2013-04-20 Thread Steven D'Aprano

On 21/04/13 04:32, Jim Mooney wrote:

I was looking at google pengine for python and it only supports 2.7. I've
installed 3 and would rather not go back (I kept doing Print without the
parentheses for awhile and it was really annoying ;')

So the question comes up. If there is a 2to3 script, which I got working,
is there a 3to2 script?. Or does that even makes sense since 3 has features
2 does not, although I read somewhere that many have been backported?

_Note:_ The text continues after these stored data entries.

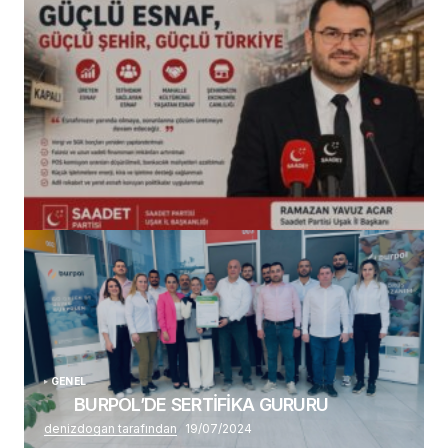
(başlıksız)
Alaattin Karahan tarafından
14/07/2026
GENEL
BURPOL’DE SERTİFİKA GURURU
denizdogan tarafından
19/07/2024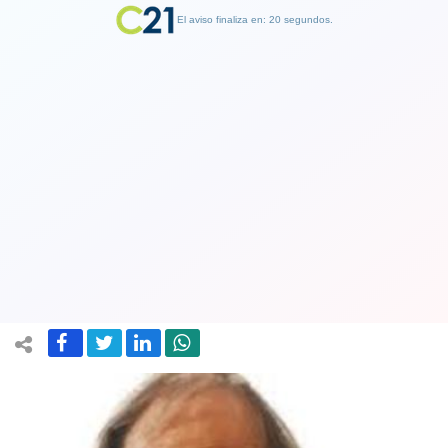
El aviso finaliza en: 19 segundos.
Finalizar Publicidad
Entrenador argentino César Luis
Menotti: "El que sabe de fútbol valora
a Marcelo Díaz"
25 December 2018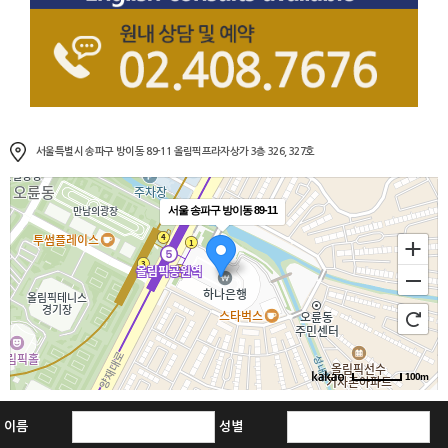
서울특별시 송파구 방이동 89-11 올림픽프라자상가 3층 326, 327호
서울 송파구 방이동 89-11
100m
이름
성별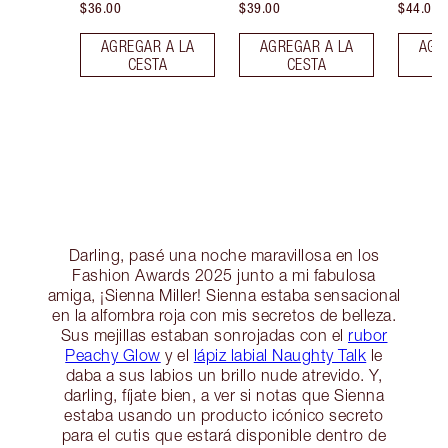
$36.00
$39.00
$44.00
AGREGAR A LA
AGREGAR A LA
AGR
CESTA
CESTA
Darling, pasé una noche maravillosa en los
Fashion Awards 2025 junto a mi fabulosa
amiga, ¡Sienna Miller! Sienna estaba sensacional
en la alfombra roja con mis secretos de belleza.
Sus mejillas estaban sonrojadas con el
rubor
Peachy Glow
y el
lápiz labial Naughty Talk
le
daba a sus labios un brillo nude atrevido. Y,
darling, fíjate bien, a ver si notas que Sienna
estaba usando un producto icónico secreto
para el cutis que estará disponible dentro de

Is google broken in your part of the world? *wink*

https://duckduckgo.com/html/?q=python+3to2

https://www.google.com.au/search?q=python+3to2

http://au.search.yahoo.com/search?p=python+3to2

http://www.bing.com/search?q=python+3to2


Some features of Python 3 have already been back-ported, like the with
statement. Some can be optionally enabled, e.g.:

from __future__ import division, print_function

from future_builtins import *


In general, provided you only care about Python 2.7, you can write code
which behaves the same way in both 2 and 3. But as you go further back,
it becomes harder and harder. By the time you're trying to support 2.4
onwards, it becomes very annoying, and I'm speaking from experience.

Although I see that CherryPy actually manages to support everything from
2.3 onwards using a single code base, which truly astonishes me!